これが、プロフィット・ファクターの計算方法です。プロフィット・ファクターは利益と損失の比を示す指標ですので、この指標が大きければ大きいほど、「自分が利益を大きく伸ばしていて、損失を小さくとどめている」ということが言えます。理想的には、このプロフィット・ファクターは2倍を超えるのが良いです。

どうしてこの指標が重要なのかというと、この指標はあなたの投資の腕前を如実にあらわしているからなんですよね。たとえば、プロフィット・ファクターが2倍というと、「1円の損で、2円分の利益を出せる」ということになります。ですが、逆にプロフィット・ファクターが0.5倍というと、「2円の損で、1円分しか利益を出せない」ということになります。

…つまり、この指標が1を切った瞬間、自分は「利益を出せない」投資家ということになります。
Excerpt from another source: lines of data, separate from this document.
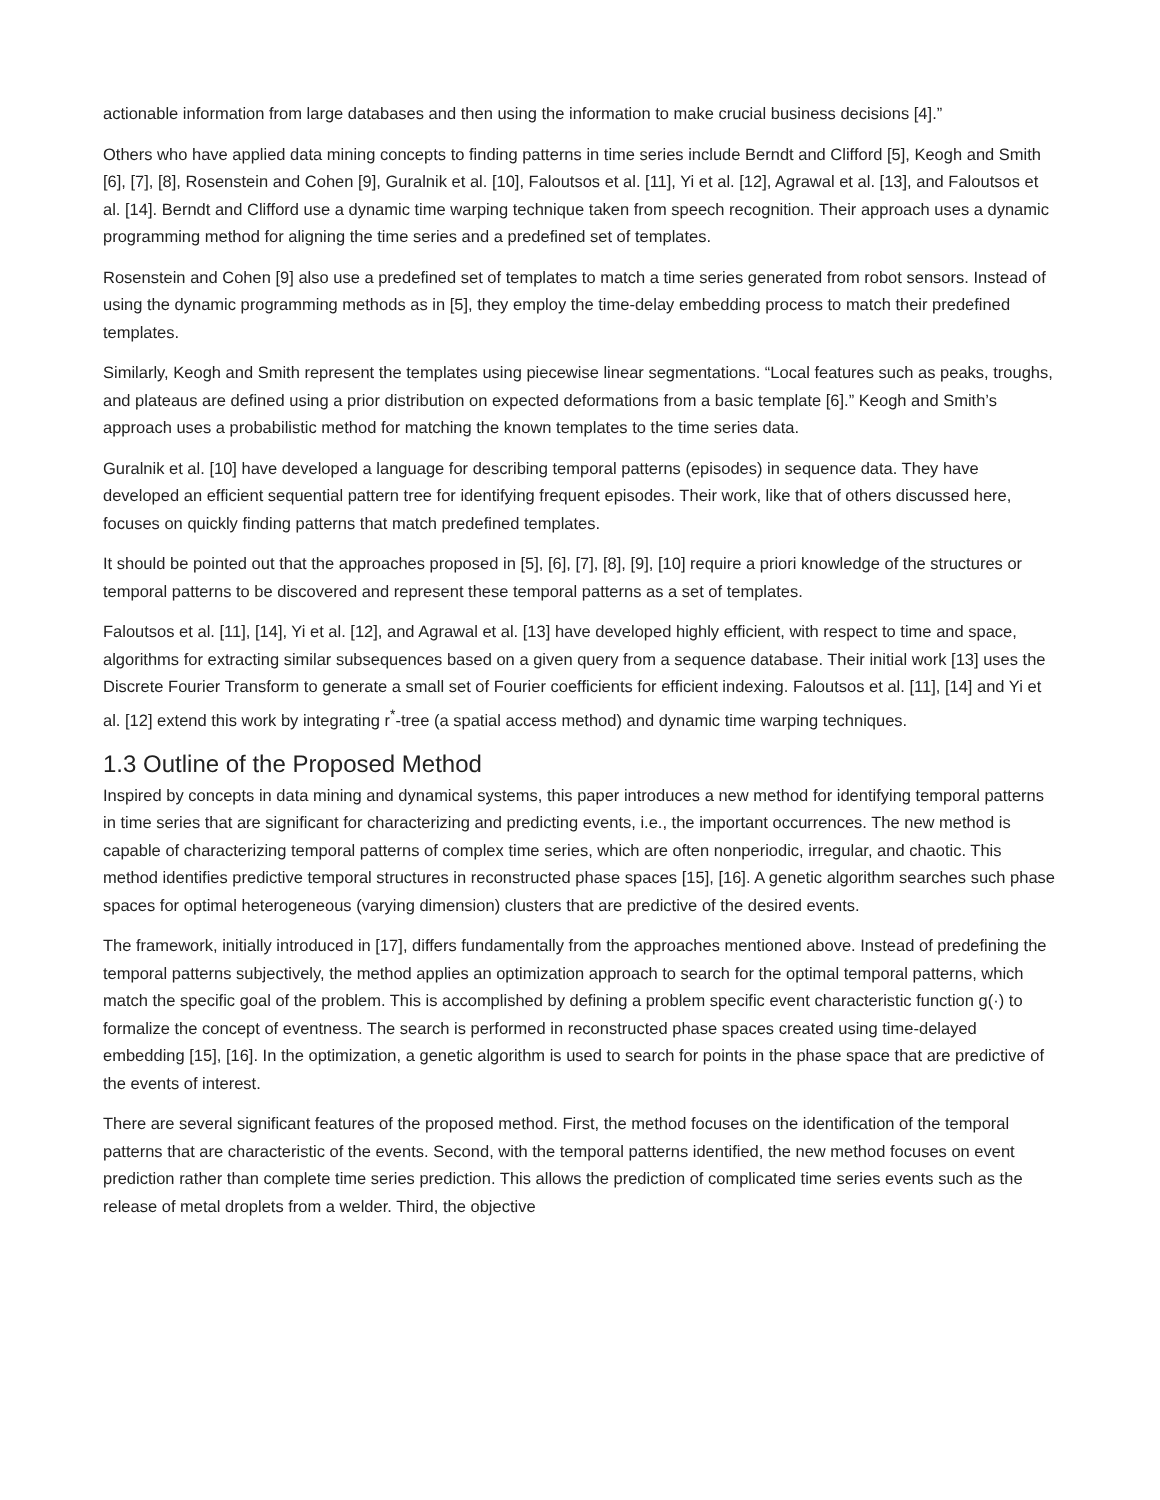actionable information from large databases and then using the information to make crucial business decisions [4].”
Others who have applied data mining concepts to finding patterns in time series include Berndt and Clifford [5], Keogh and Smith [6], [7], [8], Rosenstein and Cohen [9], Guralnik et al. [10], Faloutsos et al. [11], Yi et al. [12], Agrawal et al. [13], and Faloutsos et al. [14]. Berndt and Clifford use a dynamic time warping technique taken from speech recognition. Their approach uses a dynamic programming method for aligning the time series and a predefined set of templates.
Rosenstein and Cohen [9] also use a predefined set of templates to match a time series generated from robot sensors. Instead of using the dynamic programming methods as in [5], they employ the time-delay embedding process to match their predefined templates.
Similarly, Keogh and Smith represent the templates using piecewise linear segmentations. “Local features such as peaks, troughs, and plateaus are defined using a prior distribution on expected deformations from a basic template [6].” Keogh and Smith’s approach uses a probabilistic method for matching the known templates to the time series data.
Guralnik et al. [10] have developed a language for describing temporal patterns (episodes) in sequence data. They have developed an efficient sequential pattern tree for identifying frequent episodes. Their work, like that of others discussed here, focuses on quickly finding patterns that match predefined templates.
It should be pointed out that the approaches proposed in [5], [6], [7], [8], [9], [10] require a priori knowledge of the structures or temporal patterns to be discovered and represent these temporal patterns as a set of templates.
Faloutsos et al. [11], [14], Yi et al. [12], and Agrawal et al. [13] have developed highly efficient, with respect to time and space, algorithms for extracting similar subsequences based on a given query from a sequence database. Their initial work [13] uses the Discrete Fourier Transform to generate a small set of Fourier coefficients for efficient indexing. Faloutsos et al. [11], [14] and Yi et al. [12] extend this work by integrating r<sup>*</sup>-tree (a spatial access method) and dynamic time warping techniques.
1.3 Outline of the Proposed Method
Inspired by concepts in data mining and dynamical systems, this paper introduces a new method for identifying temporal patterns in time series that are significant for characterizing and predicting events, i.e., the important occurrences. The new method is capable of characterizing temporal patterns of complex time series, which are often nonperiodic, irregular, and chaotic. This method identifies predictive temporal structures in reconstructed phase spaces [15], [16]. A genetic algorithm searches such phase spaces for optimal heterogeneous (varying dimension) clusters that are predictive of the desired events.
The framework, initially introduced in [17], differs fundamentally from the approaches mentioned above. Instead of predefining the temporal patterns subjectively, the method applies an optimization approach to search for the optimal temporal patterns, which match the specific goal of the problem. This is accomplished by defining a problem specific event characteristic function g(·) to formalize the concept of eventness. The search is performed in reconstructed phase spaces created using time-delayed embedding [15], [16]. In the optimization, a genetic algorithm is used to search for points in the phase space that are predictive of the events of interest.
There are several significant features of the proposed method. First, the method focuses on the identification of the temporal patterns that are characteristic of the events. Second, with the temporal patterns identified, the new method focuses on event prediction rather than complete time series prediction. This allows the prediction of complicated time series events such as the release of metal droplets from a welder. Third, the objective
逆に、1を上回っている限り、「投資をすればするほど利益が出せる」ということになるんですよね。

このように、プロフィット・ファクターを常にトラッキングしておくことで、週単位の成績や、月単位の成績をきちんと集計できます。そして、「プロフィット・ファクターが大きかったとき」と「プロフィット・ファクターが小さかったとき」の投資法の違いを知るだけで、利益を出しやすい投資法と、利益につながりにくい投資法を見分けられるって寸法なんですよね。

※ここで1つ注意。

プロフィット・ファクターを算出するときには、最低でも30〜40回分の取引が必要です。これくらいのデータがないと、統計のデータとしては、やや根拠が薄くなってしまいますから、予め注意しておきましょう。
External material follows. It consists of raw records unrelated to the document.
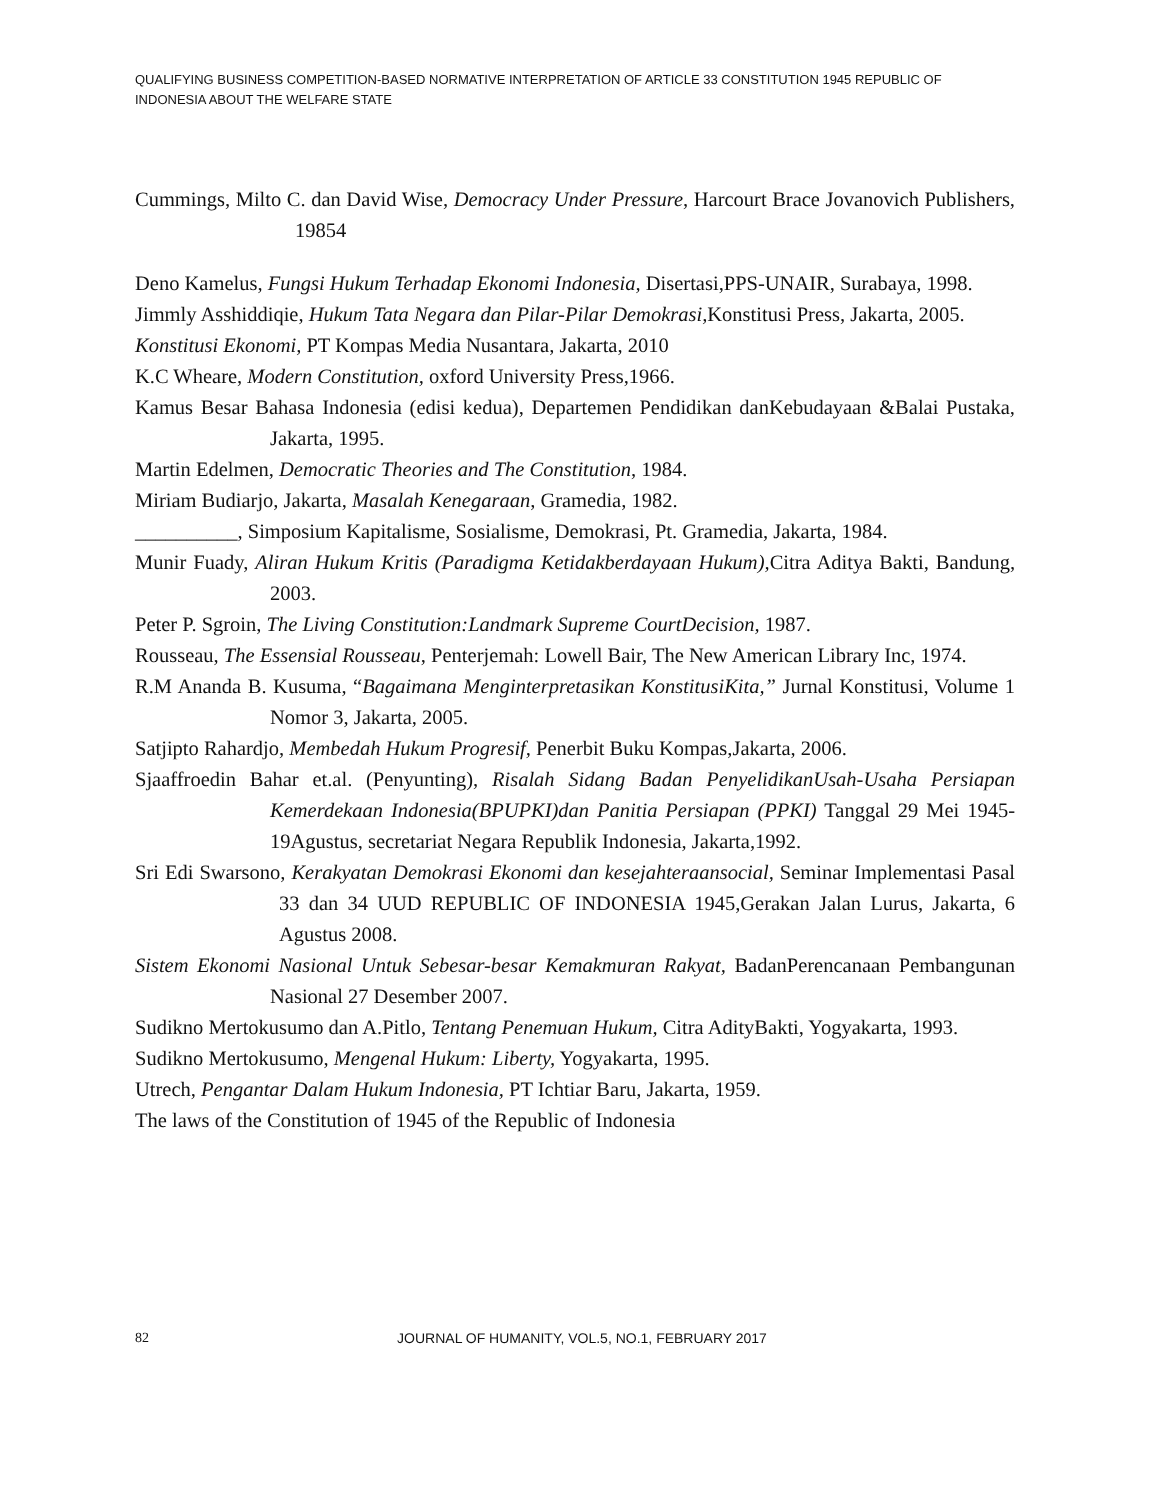QUALIFYING BUSINESS COMPETITION-BASED NORMATIVE INTERPRETATION OF ARTICLE 33 CONSTITUTION 1945 REPUBLIC OF INDONESIA ABOUT THE WELFARE STATE
Cummings, Milto C. dan David Wise, Democracy Under Pressure, Harcourt Brace Jovanovich Publishers, 19854
Deno Kamelus, Fungsi Hukum Terhadap Ekonomi Indonesia, Disertasi,PPS-UNAIR, Surabaya, 1998.
Jimmly Asshiddiqie, Hukum Tata Negara dan Pilar-Pilar Demokrasi, Konstitusi Press, Jakarta, 2005.
Konstitusi Ekonomi, PT Kompas Media Nusantara, Jakarta, 2010
K.C Wheare, Modern Constitution, oxford University Press,1966.
Kamus Besar Bahasa Indonesia (edisi kedua), Departemen Pendidikan danKebudayaan &Balai Pustaka, Jakarta, 1995.
Martin Edelmen, Democratic Theories and The Constitution, 1984.
Miriam Budiarjo, Jakarta, Masalah Kenegaraan, Gramedia, 1982.
__________, Simposium Kapitalisme, Sosialisme, Demokrasi, Pt. Gramedia, Jakarta, 1984.
Munir Fuady, Aliran Hukum Kritis (Paradigma Ketidakberdayaan Hukum), Citra Aditya Bakti, Bandung, 2003.
Peter P. Sgroin, The Living Constitution:Landmark Supreme CourtDecision, 1987.
Rousseau, The Essensial Rousseau, Penterjemah: Lowell Bair, The New American Library Inc, 1974.
R.M Ananda B. Kusuma, “Bagaimana Menginterpretasikan KonstitusiKita,” Jurnal Konstitusi, Volume 1 Nomor 3, Jakarta, 2005.
Satjipto Rahardjo, Membedah Hukum Progresif, Penerbit Buku Kompas,Jakarta, 2006.
Sjaaffroedin Bahar et.al. (Penyunting), Risalah Sidang Badan PenyelidikanUsah-Usaha Persiapan Kemerdekaan Indonesia(BPUPKI)dan Panitia Persiapan (PPKI) Tanggal 29 Mei 1945-19Agustus, secretariat Negara Republik Indonesia, Jakarta,1992.
Sri Edi Swarsono, Kerakyatan Demokrasi Ekonomi dan kesejahteraansocial, Seminar Implementasi Pasal 33 dan 34 UUD REPUBLIC OF INDONESIA 1945,Gerakan Jalan Lurus, Jakarta, 6 Agustus 2008.
Sistem Ekonomi Nasional Untuk Sebesar-besar Kemakmuran Rakyat, BadanPerencanaan Pembangunan Nasional 27 Desember 2007.
Sudikno Mertokusumo dan A.Pitlo, Tentang Penemuan Hukum, Citra AdityBakti, Yogyakarta, 1993.
Sudikno Mertokusumo, Mengenal Hukum: Liberty, Yogyakarta, 1995.
Utrech, Pengantar Dalam Hukum Indonesia, PT Ichtiar Baru, Jakarta, 1959.
The laws of the Constitution of 1945 of the Republic of Indonesia
82
JOURNAL OF HUMANITY, VOL.5, NO.1, FEBRUARY 2017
どうしてもサンプルを確保できない場合は、「集計結果が粗い(=ばらつきが大きくなる)」という点を意識しつつ、活用するようにしましょう。

 

3. まとめ:基本の基本。必ず2つとも実践しよう。

まとめ:基本の基本。必ず2つとも実践しよう。

投資記録とプロフィット・ファクター。投資家として成功するためには、この2つは必ずチェックしなければならない項目です。このとき、投資記録は自分の投資法を反芻するための「フィードバック」機能。プロフィット・ファクターは、自分の投資法の優秀さを示す目安として役立ちます。

もしあなたが本当に利益を出せる投資家になりたいのなら、この2つのポイントを意識してみてはいかがでしょうか。